Fifty Years Among the Bees
Fifty Years Among the Bees by Dr. C. C. Miller was originally published in 1911 and is a must-have resource for anyone interested in keeping bees for hobby or profit. If you love Langstroth’s “The Hive and the Honeybee” you will love this book too. Dr. Miller is humble, funny and full of facts and information. After keeping bees for fifty years he tells the reader that he doesn’t know everything about bees and beekeeping – but he does know what haw worked for him. Wonderful knowledge and fun to read.

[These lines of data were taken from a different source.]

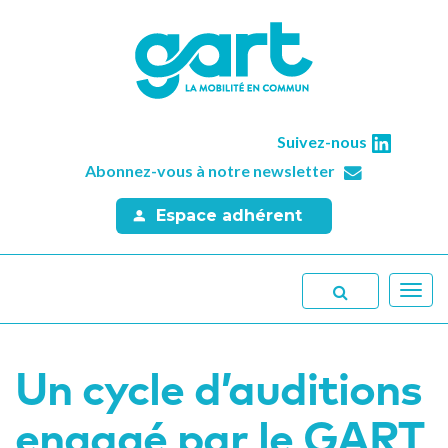
Suivez-nous
Abonnez-vous à notre newsletter
Espace adhérent
Toggl
navig
Un cycle d’auditions
engagé par le GART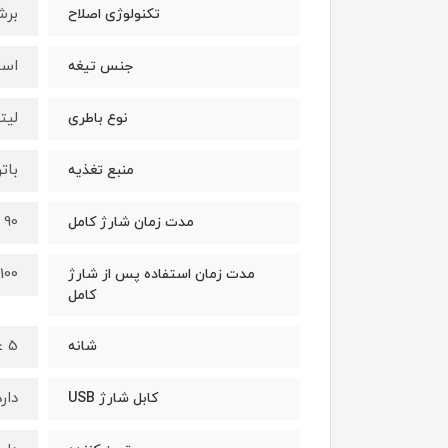
برش
تکنولوژی اصلاح
است
جنس تیغه
لیت
نوع باطری
بات
منبع تغذیه
90 دقیقه
مدت زمان شارژ کامل
100 دقیقه
مدت زمان استفاده پس از شارژ
کامل
5 عدد (1-2-3-4-5 میلی متر )
شانه
دارد
کابل شارژ USB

Here are a few lines to give you a feel for his writing style:
“As I said, I am not sure that it is ever wise, except in the Hastings apiary, to allow supers to stay on after the white-clover harvest is over. True, a considerable amount of honey may be got in sections from the late flow, but it is not all of it of the best, and if it were stored in brood-combs and saved as extra combs to be crowded into the brood-chamber the next year before the beginning of the harvest, there might be nearly or quite as many more sections of white-clover honey stored, to off- set what was lost in sections in the fall.
GETTING BEES OUT OF SECTIONS.
For the purpose of getting bees out of sections I have tried pretty thoroughly the Porter escape and other escapes which work on the principle of allowing the bees to go down out of the supers without the chance of returning, but they do not work fast enough to suit me. When I go to an out-apiary. I always want to bring home with me all the honey taken off that day. Even at home I want it taken in the same day it is taken off. I may want to go elsewhere the next morning, and I don’t want to be hindered from an early start by having to get it in before starting. Besides, I am just a little afraid that if I should make a practice of leaving honey out over escapes till the next day, some one none too scrupulous might learn the trick and by a night visit save me the trouble of taking off some of the honey. So whatever honey is taken off any day is got into the house before we get to bed that night ; for some- times it happens that when we have a big day’s work at an out-apiary we do not get home till 8 o’clock or later.”